Transcribe exactly the lines from the one holding "anders aus." through the closing line of the entries below. Pictures stay out of the copy.

"""

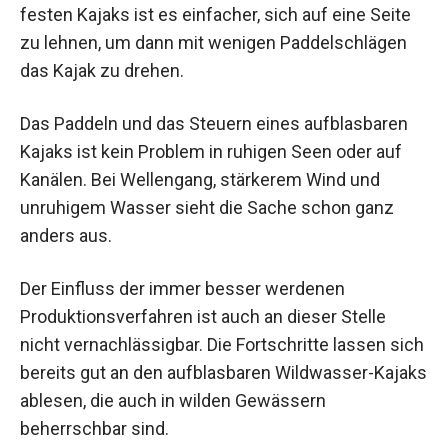
festen Kajaks ist es einfacher, sich auf eine Seite
zu lehnen, um dann mit wenigen Paddelschlägen
das Kajak zu drehen.
Das Paddeln und das Steuern eines aufblasbaren
Kajaks ist kein Problem in ruhigen Seen oder auf
Kanälen. Bei Wellengang, stärkerem Wind und
unruhigem Wasser sieht die Sache schon ganz
anders aus.
Der Einfluss der immer besser werdenen
Produktionsverfahren ist auch an dieser Stelle
nicht vernachlässigbar. Die Fortschritte lassen sich
bereits gut an den aufblasbaren Wildwasser-Kajaks
ablesen, die auch in wilden Gewässern
beherrschbar sind.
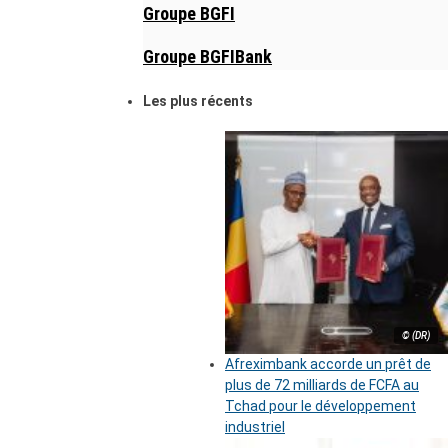
Groupe BGFI
Groupe BGFIBank
Les plus récents
© (DR)
Afreximbank accorde un prêt de
plus de 72 milliards de FCFA au
Tchad pour le développement
industriel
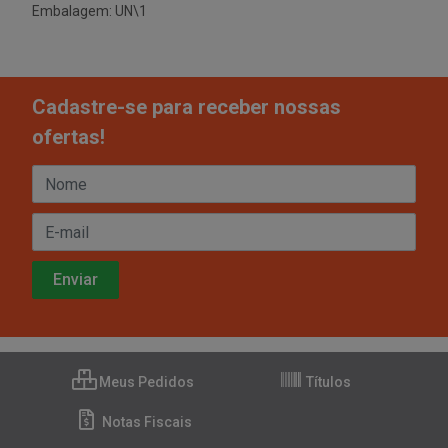
Embalagem: UN\1
Cadastre-se para receber nossas
ofertas!
Meus Pedidos
Títulos
Notas Fiscais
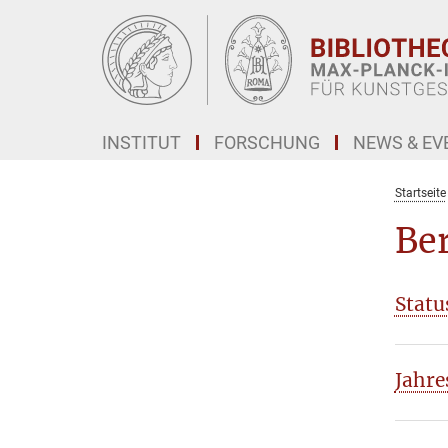
Hauptinhalt
INSTITUT
FORSCHUNG
NEWS & EV
Startseite
Ber
Statu
Jahre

"""

• OUTPUT FOR THIS EXERCISE:
anders aus.
Der Einfluss der immer besser werdenen
Produktionsverfahren ist auch an dieser Stelle
nicht vernachlässigbar. Die Fortschritte lassen sich
bereits gut an den aufblasbaren Wildwasser-Kajaks
ablesen, die auch in wilden Gewässern
beherrschbar sind.
Groupe BGFI
Groupe BGFIBank
Les plus récents
© (DR)
Afreximbank accorde un prêt de
plus de 72 milliards de FCFA au
Tchad pour le développement
industriel
Embalagem: UN\1
Cadastre-se para receber nossas
ofertas!
Meus Pedidos
Títulos
Notas Fiscais
Hauptinhalt
INSTITUT
FORSCHUNG
NEWS & EV
Startseite
Ber
Statu
Jahre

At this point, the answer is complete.